Thomas Southwell (1598-1643) was an English landowner.
He was a son of Robert Southwell (died 1598) of Woodrising, Norfolk, and Elizabeth Howard, eldest daughter of Charles Howard, 1st Earl of Nottingham, and a lady in waiting to Queen Elizabeth.
He held the office of Vice-Admiral of Yarmouth.
He sold the family estates to Francis Crane.

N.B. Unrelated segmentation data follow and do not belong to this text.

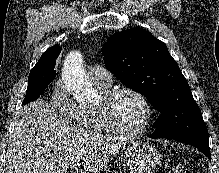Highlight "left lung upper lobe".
Segmentation results:
<instances>
[{
    "label": "left lung upper lobe",
    "instance_id": "left-lung-upper-lobe-1",
    "mask_svg": "<svg viewBox=\"0 0 219 173\" xmlns=\"http://www.w3.org/2000/svg\"><path fill=\"white\" fill-rule=\"evenodd\" d=\"M102 52L106 68L161 112L153 137L208 138L186 78L162 41L146 30L133 28L112 35Z\"/></svg>",
    "mask_w": 219,
    "mask_h": 173
}]
</instances>
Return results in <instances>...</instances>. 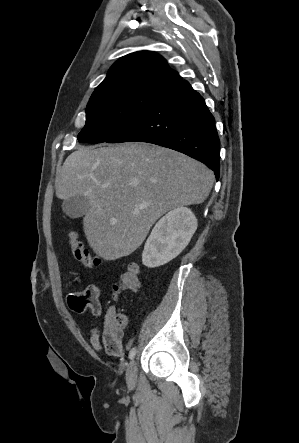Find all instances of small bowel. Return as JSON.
I'll use <instances>...</instances> for the list:
<instances>
[{"mask_svg": "<svg viewBox=\"0 0 299 443\" xmlns=\"http://www.w3.org/2000/svg\"><path fill=\"white\" fill-rule=\"evenodd\" d=\"M77 281L80 278H76ZM101 287L90 284L82 292L72 293L68 297L69 307L76 312L90 310L94 317L102 314V305L100 302ZM114 313L113 308H108L105 312V321ZM90 344L97 351L104 350L111 356H120L123 354V345L120 335L111 334L106 327L103 330L92 326L90 329Z\"/></svg>", "mask_w": 299, "mask_h": 443, "instance_id": "small-bowel-1", "label": "small bowel"}]
</instances>
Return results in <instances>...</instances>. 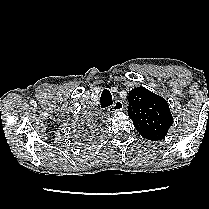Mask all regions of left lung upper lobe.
<instances>
[{
    "label": "left lung upper lobe",
    "mask_w": 209,
    "mask_h": 209,
    "mask_svg": "<svg viewBox=\"0 0 209 209\" xmlns=\"http://www.w3.org/2000/svg\"><path fill=\"white\" fill-rule=\"evenodd\" d=\"M128 115L140 135L151 141L162 140L173 123L167 101L144 87L129 92Z\"/></svg>",
    "instance_id": "left-lung-upper-lobe-1"
}]
</instances>
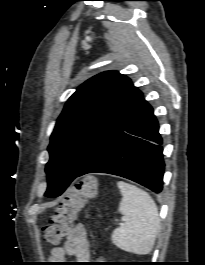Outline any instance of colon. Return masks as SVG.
I'll return each instance as SVG.
<instances>
[{"label": "colon", "instance_id": "colon-1", "mask_svg": "<svg viewBox=\"0 0 205 265\" xmlns=\"http://www.w3.org/2000/svg\"><path fill=\"white\" fill-rule=\"evenodd\" d=\"M98 192V182L94 176H86L78 182L64 197L56 212L43 227V238L46 242L56 244L71 229L78 212Z\"/></svg>", "mask_w": 205, "mask_h": 265}]
</instances>
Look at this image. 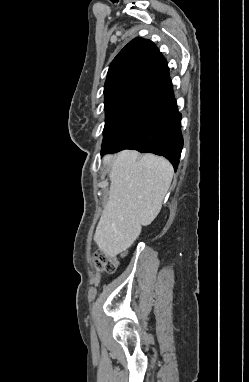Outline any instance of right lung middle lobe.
<instances>
[{
	"label": "right lung middle lobe",
	"instance_id": "dd1d6c3e",
	"mask_svg": "<svg viewBox=\"0 0 249 382\" xmlns=\"http://www.w3.org/2000/svg\"><path fill=\"white\" fill-rule=\"evenodd\" d=\"M151 104L146 101L128 100L104 107L106 117L102 146L123 133Z\"/></svg>",
	"mask_w": 249,
	"mask_h": 382
}]
</instances>
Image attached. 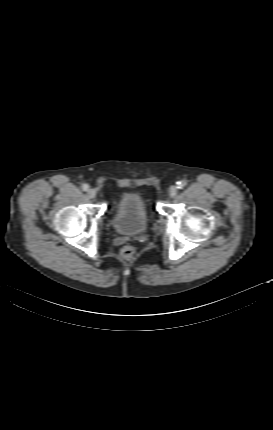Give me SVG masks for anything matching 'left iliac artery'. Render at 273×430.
<instances>
[{
	"label": "left iliac artery",
	"instance_id": "left-iliac-artery-1",
	"mask_svg": "<svg viewBox=\"0 0 273 430\" xmlns=\"http://www.w3.org/2000/svg\"><path fill=\"white\" fill-rule=\"evenodd\" d=\"M176 184L178 189H183L187 183L185 181H179Z\"/></svg>",
	"mask_w": 273,
	"mask_h": 430
}]
</instances>
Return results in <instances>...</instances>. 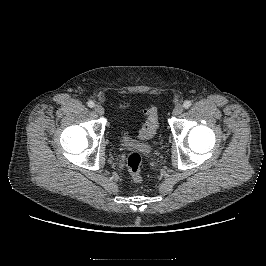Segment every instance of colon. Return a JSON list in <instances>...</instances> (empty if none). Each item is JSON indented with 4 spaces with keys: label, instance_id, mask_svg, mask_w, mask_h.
I'll list each match as a JSON object with an SVG mask.
<instances>
[{
    "label": "colon",
    "instance_id": "5ec220e1",
    "mask_svg": "<svg viewBox=\"0 0 266 266\" xmlns=\"http://www.w3.org/2000/svg\"><path fill=\"white\" fill-rule=\"evenodd\" d=\"M145 114L147 116L146 122L139 132V138L142 140H148L152 138L158 129V111L155 107L146 109ZM142 157L137 152H132L128 155L126 160L127 170L131 176V179L135 183L142 182L141 173Z\"/></svg>",
    "mask_w": 266,
    "mask_h": 266
}]
</instances>
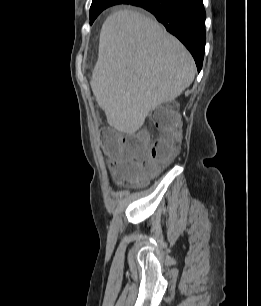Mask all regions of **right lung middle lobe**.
<instances>
[{
  "label": "right lung middle lobe",
  "mask_w": 261,
  "mask_h": 306,
  "mask_svg": "<svg viewBox=\"0 0 261 306\" xmlns=\"http://www.w3.org/2000/svg\"><path fill=\"white\" fill-rule=\"evenodd\" d=\"M124 0H105L100 2L92 3L90 7V18L92 19V22L96 19V17L106 8L116 5V4H122L125 3Z\"/></svg>",
  "instance_id": "dd1d6c3e"
}]
</instances>
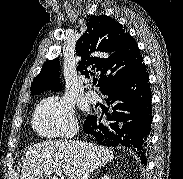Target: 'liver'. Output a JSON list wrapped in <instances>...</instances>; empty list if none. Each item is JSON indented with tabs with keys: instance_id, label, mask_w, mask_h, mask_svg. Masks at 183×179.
Listing matches in <instances>:
<instances>
[{
	"instance_id": "1",
	"label": "liver",
	"mask_w": 183,
	"mask_h": 179,
	"mask_svg": "<svg viewBox=\"0 0 183 179\" xmlns=\"http://www.w3.org/2000/svg\"><path fill=\"white\" fill-rule=\"evenodd\" d=\"M113 158L111 150L84 141L42 142L27 149L20 179H42L46 171L54 169L63 171L70 179H88L91 172Z\"/></svg>"
}]
</instances>
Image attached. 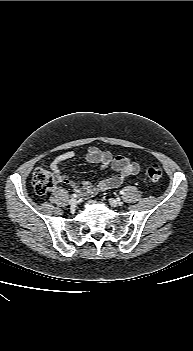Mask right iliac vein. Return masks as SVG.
Returning <instances> with one entry per match:
<instances>
[{
	"label": "right iliac vein",
	"instance_id": "obj_1",
	"mask_svg": "<svg viewBox=\"0 0 193 351\" xmlns=\"http://www.w3.org/2000/svg\"><path fill=\"white\" fill-rule=\"evenodd\" d=\"M78 204V201L74 198H72L70 201H69V205L71 206V208H75Z\"/></svg>",
	"mask_w": 193,
	"mask_h": 351
}]
</instances>
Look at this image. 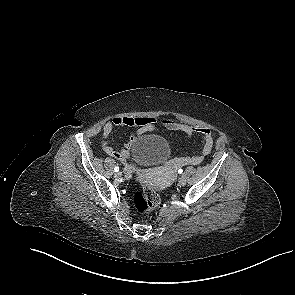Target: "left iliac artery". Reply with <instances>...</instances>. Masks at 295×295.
Segmentation results:
<instances>
[{
	"instance_id": "obj_1",
	"label": "left iliac artery",
	"mask_w": 295,
	"mask_h": 295,
	"mask_svg": "<svg viewBox=\"0 0 295 295\" xmlns=\"http://www.w3.org/2000/svg\"><path fill=\"white\" fill-rule=\"evenodd\" d=\"M182 172H183V170H182V169H179V170H178V173H179V174H181Z\"/></svg>"
}]
</instances>
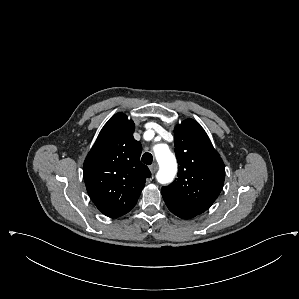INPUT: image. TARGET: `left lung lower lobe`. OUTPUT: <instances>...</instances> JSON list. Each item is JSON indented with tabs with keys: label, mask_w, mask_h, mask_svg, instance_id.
<instances>
[{
	"label": "left lung lower lobe",
	"mask_w": 299,
	"mask_h": 299,
	"mask_svg": "<svg viewBox=\"0 0 299 299\" xmlns=\"http://www.w3.org/2000/svg\"><path fill=\"white\" fill-rule=\"evenodd\" d=\"M168 209L175 214L176 216L183 218V219H190L192 217H195L197 214L190 212L180 206H178L176 203L171 201L170 199L163 197Z\"/></svg>",
	"instance_id": "1"
}]
</instances>
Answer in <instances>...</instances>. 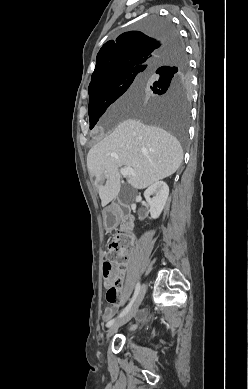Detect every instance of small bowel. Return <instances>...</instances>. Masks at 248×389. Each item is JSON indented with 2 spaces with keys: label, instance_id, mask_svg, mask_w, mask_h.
<instances>
[{
  "label": "small bowel",
  "instance_id": "c3829d8e",
  "mask_svg": "<svg viewBox=\"0 0 248 389\" xmlns=\"http://www.w3.org/2000/svg\"><path fill=\"white\" fill-rule=\"evenodd\" d=\"M117 308H118V306L116 303H114V304L110 303V305L107 306L105 311H104V314H103L104 320L107 321V320L111 319L114 316V314L116 313Z\"/></svg>",
  "mask_w": 248,
  "mask_h": 389
}]
</instances>
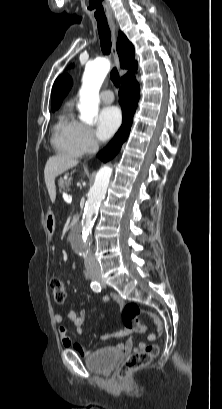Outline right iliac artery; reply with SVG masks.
<instances>
[{
	"mask_svg": "<svg viewBox=\"0 0 222 409\" xmlns=\"http://www.w3.org/2000/svg\"><path fill=\"white\" fill-rule=\"evenodd\" d=\"M90 287L94 292H100L101 291V285L96 281L92 282Z\"/></svg>",
	"mask_w": 222,
	"mask_h": 409,
	"instance_id": "82829eb1",
	"label": "right iliac artery"
}]
</instances>
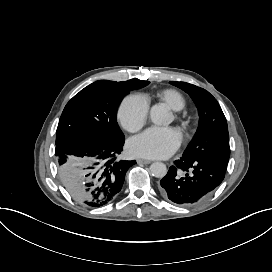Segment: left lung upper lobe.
Wrapping results in <instances>:
<instances>
[{"mask_svg": "<svg viewBox=\"0 0 272 272\" xmlns=\"http://www.w3.org/2000/svg\"><path fill=\"white\" fill-rule=\"evenodd\" d=\"M190 95L199 114V126L182 159L211 158L228 163L229 134L217 100L205 89L186 82H170Z\"/></svg>", "mask_w": 272, "mask_h": 272, "instance_id": "5c2ea615", "label": "left lung upper lobe"}]
</instances>
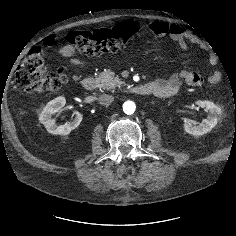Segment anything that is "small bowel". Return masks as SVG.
<instances>
[{"instance_id": "c3829d8e", "label": "small bowel", "mask_w": 236, "mask_h": 236, "mask_svg": "<svg viewBox=\"0 0 236 236\" xmlns=\"http://www.w3.org/2000/svg\"><path fill=\"white\" fill-rule=\"evenodd\" d=\"M145 28L151 34L157 37L169 36L172 40L176 41L179 47L183 50L189 48V43H196L197 36L183 29L177 24H171L160 21H149L145 24ZM62 57L67 59L68 63L80 68H86L89 63L85 60L75 57L76 49L71 45H65L60 49ZM213 62L215 58L210 57ZM208 80L211 83H218L221 80V73L216 71L212 73ZM203 82L202 76L192 70H182L178 73L172 74L168 78H158L149 84L153 87V95L157 97H170L178 92L180 87L184 84L190 86H199Z\"/></svg>"}]
</instances>
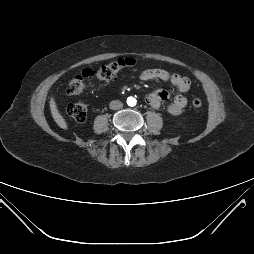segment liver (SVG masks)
<instances>
[{"label": "liver", "instance_id": "6515ba94", "mask_svg": "<svg viewBox=\"0 0 254 254\" xmlns=\"http://www.w3.org/2000/svg\"><path fill=\"white\" fill-rule=\"evenodd\" d=\"M49 103H50L51 114H52L54 121L57 123V125L60 128L66 130L68 128V125H67L65 119L63 118V116L59 113L54 97H51Z\"/></svg>", "mask_w": 254, "mask_h": 254}]
</instances>
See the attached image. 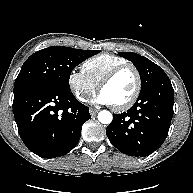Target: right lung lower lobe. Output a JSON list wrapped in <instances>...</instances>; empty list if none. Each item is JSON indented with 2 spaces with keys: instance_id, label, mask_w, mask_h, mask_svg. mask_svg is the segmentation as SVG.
<instances>
[{
  "instance_id": "obj_1",
  "label": "right lung lower lobe",
  "mask_w": 193,
  "mask_h": 193,
  "mask_svg": "<svg viewBox=\"0 0 193 193\" xmlns=\"http://www.w3.org/2000/svg\"><path fill=\"white\" fill-rule=\"evenodd\" d=\"M13 112L24 144L42 158L71 151L80 139L82 125L91 118L89 108L71 91L44 84L14 91Z\"/></svg>"
}]
</instances>
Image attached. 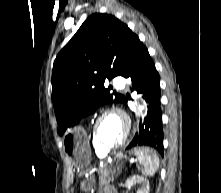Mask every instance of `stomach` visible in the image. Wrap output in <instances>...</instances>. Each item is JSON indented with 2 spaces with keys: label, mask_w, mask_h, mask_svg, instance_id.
I'll return each mask as SVG.
<instances>
[{
  "label": "stomach",
  "mask_w": 221,
  "mask_h": 193,
  "mask_svg": "<svg viewBox=\"0 0 221 193\" xmlns=\"http://www.w3.org/2000/svg\"><path fill=\"white\" fill-rule=\"evenodd\" d=\"M64 142V155L68 159H75V167H91V154L88 150V137L79 125H70L67 133H60ZM86 182L100 179V174H85Z\"/></svg>",
  "instance_id": "0dacf381"
}]
</instances>
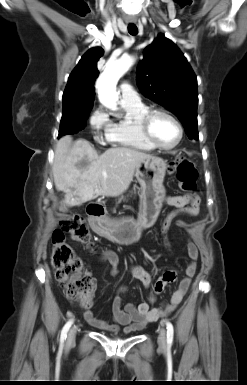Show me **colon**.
Returning <instances> with one entry per match:
<instances>
[{"label": "colon", "mask_w": 247, "mask_h": 385, "mask_svg": "<svg viewBox=\"0 0 247 385\" xmlns=\"http://www.w3.org/2000/svg\"><path fill=\"white\" fill-rule=\"evenodd\" d=\"M169 171L175 173L182 190L188 192L196 190L198 172L192 161L184 157H176L169 164ZM177 214L178 212H172L166 217L163 223L164 229L170 226ZM66 234L82 243L90 240L89 229L80 215H70L60 221L59 227L52 235L51 263L55 270V277L63 286L66 296L88 308L92 304L94 282L92 277L83 271L81 260L74 249L65 242Z\"/></svg>", "instance_id": "5ec220e1"}]
</instances>
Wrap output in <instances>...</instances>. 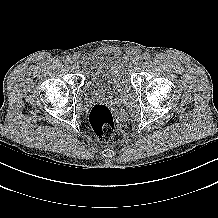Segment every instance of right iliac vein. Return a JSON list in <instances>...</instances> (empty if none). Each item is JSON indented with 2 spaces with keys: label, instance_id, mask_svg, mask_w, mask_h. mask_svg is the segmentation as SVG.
Here are the masks:
<instances>
[{
  "label": "right iliac vein",
  "instance_id": "1",
  "mask_svg": "<svg viewBox=\"0 0 218 218\" xmlns=\"http://www.w3.org/2000/svg\"><path fill=\"white\" fill-rule=\"evenodd\" d=\"M69 63H70L72 68H77L78 67V61L75 58H71L69 60Z\"/></svg>",
  "mask_w": 218,
  "mask_h": 218
}]
</instances>
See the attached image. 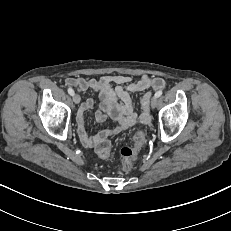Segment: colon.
Returning <instances> with one entry per match:
<instances>
[{"instance_id": "colon-1", "label": "colon", "mask_w": 231, "mask_h": 231, "mask_svg": "<svg viewBox=\"0 0 231 231\" xmlns=\"http://www.w3.org/2000/svg\"><path fill=\"white\" fill-rule=\"evenodd\" d=\"M146 142V133L143 129H137L132 138V145L121 149L122 169L128 172L132 169L139 149ZM98 155L103 159H108L112 155L111 144L107 139H102L96 145Z\"/></svg>"}]
</instances>
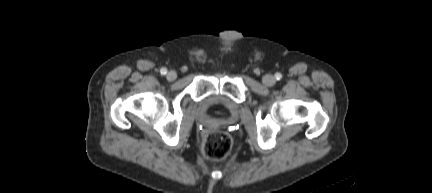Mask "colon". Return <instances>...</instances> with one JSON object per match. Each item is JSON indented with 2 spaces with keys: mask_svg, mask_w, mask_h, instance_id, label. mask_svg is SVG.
Segmentation results:
<instances>
[{
  "mask_svg": "<svg viewBox=\"0 0 432 193\" xmlns=\"http://www.w3.org/2000/svg\"><path fill=\"white\" fill-rule=\"evenodd\" d=\"M232 138L223 131L209 133L202 144V152L205 157L212 160L225 158L231 151Z\"/></svg>",
  "mask_w": 432,
  "mask_h": 193,
  "instance_id": "5ec220e1",
  "label": "colon"
}]
</instances>
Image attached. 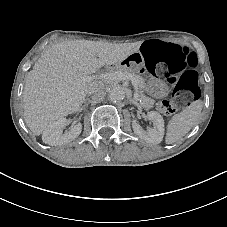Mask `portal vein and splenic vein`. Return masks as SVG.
<instances>
[{"mask_svg":"<svg viewBox=\"0 0 227 227\" xmlns=\"http://www.w3.org/2000/svg\"><path fill=\"white\" fill-rule=\"evenodd\" d=\"M100 78H106L108 80H112V81H125V80H130L132 82V85L135 88L136 93L134 94V100L138 101L139 97L137 94V90H138V84L134 78V76L130 73H124L121 71H116V72H112V73H104L101 74L99 76Z\"/></svg>","mask_w":227,"mask_h":227,"instance_id":"obj_1","label":"portal vein and splenic vein"}]
</instances>
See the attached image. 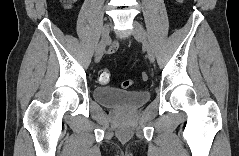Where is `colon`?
I'll list each match as a JSON object with an SVG mask.
<instances>
[{
  "instance_id": "1",
  "label": "colon",
  "mask_w": 239,
  "mask_h": 156,
  "mask_svg": "<svg viewBox=\"0 0 239 156\" xmlns=\"http://www.w3.org/2000/svg\"><path fill=\"white\" fill-rule=\"evenodd\" d=\"M148 79V76L146 73H142L140 76V80L141 81H146ZM110 80V72L108 69L104 68L99 72L98 75V81L102 84H106L108 83ZM135 82L132 80H125L122 83V87L124 89L130 88Z\"/></svg>"
}]
</instances>
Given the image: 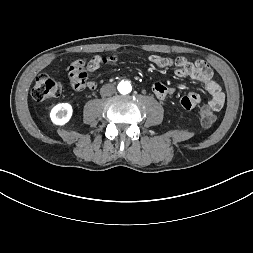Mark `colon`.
<instances>
[{"instance_id": "obj_1", "label": "colon", "mask_w": 253, "mask_h": 253, "mask_svg": "<svg viewBox=\"0 0 253 253\" xmlns=\"http://www.w3.org/2000/svg\"><path fill=\"white\" fill-rule=\"evenodd\" d=\"M116 56H94L88 63V69L94 70L102 64L114 62ZM68 89L72 93H80L96 89L99 86V81L96 78H87L85 64L81 60H74L69 67ZM61 92V84L55 78L41 74L39 75L32 87L31 95L36 101H45L49 98L56 97ZM199 120L204 128L211 127L216 121V115L212 108L208 105H203L199 111Z\"/></svg>"}]
</instances>
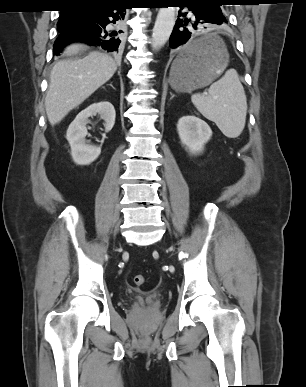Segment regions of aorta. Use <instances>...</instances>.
<instances>
[{"instance_id":"aorta-1","label":"aorta","mask_w":306,"mask_h":387,"mask_svg":"<svg viewBox=\"0 0 306 387\" xmlns=\"http://www.w3.org/2000/svg\"><path fill=\"white\" fill-rule=\"evenodd\" d=\"M175 24V7H160L152 32V48L158 50L168 41Z\"/></svg>"}]
</instances>
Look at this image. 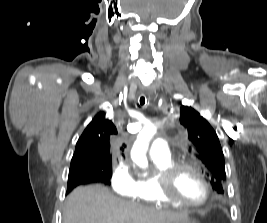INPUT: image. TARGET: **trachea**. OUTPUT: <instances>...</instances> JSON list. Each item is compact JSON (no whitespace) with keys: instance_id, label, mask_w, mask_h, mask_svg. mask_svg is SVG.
<instances>
[{"instance_id":"1","label":"trachea","mask_w":267,"mask_h":223,"mask_svg":"<svg viewBox=\"0 0 267 223\" xmlns=\"http://www.w3.org/2000/svg\"><path fill=\"white\" fill-rule=\"evenodd\" d=\"M140 105L143 106L145 104V97L141 96L139 99Z\"/></svg>"}]
</instances>
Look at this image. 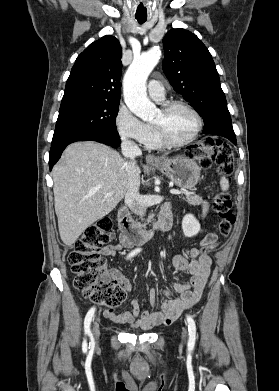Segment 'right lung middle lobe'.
Instances as JSON below:
<instances>
[{
    "label": "right lung middle lobe",
    "mask_w": 279,
    "mask_h": 391,
    "mask_svg": "<svg viewBox=\"0 0 279 391\" xmlns=\"http://www.w3.org/2000/svg\"><path fill=\"white\" fill-rule=\"evenodd\" d=\"M119 102L97 101L60 109L53 140L100 128H116Z\"/></svg>",
    "instance_id": "dd1d6c3e"
}]
</instances>
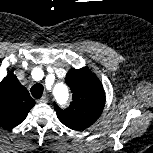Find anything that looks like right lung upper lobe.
<instances>
[{"instance_id":"right-lung-upper-lobe-1","label":"right lung upper lobe","mask_w":153,"mask_h":153,"mask_svg":"<svg viewBox=\"0 0 153 153\" xmlns=\"http://www.w3.org/2000/svg\"><path fill=\"white\" fill-rule=\"evenodd\" d=\"M34 105L28 90L10 72L0 83V123L7 128L19 125Z\"/></svg>"}]
</instances>
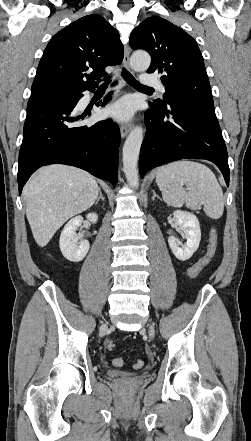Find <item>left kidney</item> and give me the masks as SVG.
Segmentation results:
<instances>
[{
  "label": "left kidney",
  "instance_id": "left-kidney-1",
  "mask_svg": "<svg viewBox=\"0 0 251 441\" xmlns=\"http://www.w3.org/2000/svg\"><path fill=\"white\" fill-rule=\"evenodd\" d=\"M176 224L183 231L187 240L184 247H180L174 236L168 238L169 246L175 257L181 261L191 258L199 247L201 240L200 224L197 217L188 211L176 210L173 212Z\"/></svg>",
  "mask_w": 251,
  "mask_h": 441
}]
</instances>
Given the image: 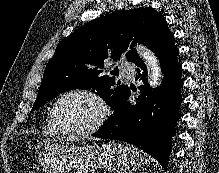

Thomas Southwell died in 1643.[1]
Marriages, infidelity, and children
Southwell married Margaret Fuller on 27 March 1618. Robert Herrick wrote an Epithalamium.[2] Their children included:
- Elizabeth Southwell (d. 1619), buried at Burnham Overy
- Sarah Southwell, who married William Peacock
- Elizabeth Southwell, who married John Middleton of Hangleton, Sussex
- Frances Southwell, who married William Bemboe
- Penelope Southwell, who married William Levet of Petworth
He came to live apart from his first wife in the company of Mary Eden, the daughter of a Doctor of Laws (presumably Thomas Eden LL.D. of Trinity Hall, Cambridge). Margaret Southwell complained in 1634 about his adultery and relationship with her sister.[3] He married Margaret Eden in 1637, they had no children.
References
- ^ Francis Blomefield & Charles Parkin, An Essay Towards a Topographical History of the County of Norfolk, vol. 5 (Lynn, 1775). p. 1238.
- ^ Tom Cain & Ruth Connolly, The Complete Poetry of Robert Herrick, vol. 2 (Oxford, 2013), pp. 52.
- ^ Calendar State Papers Domestic, 1635-1636 (London, 1866), p. 212.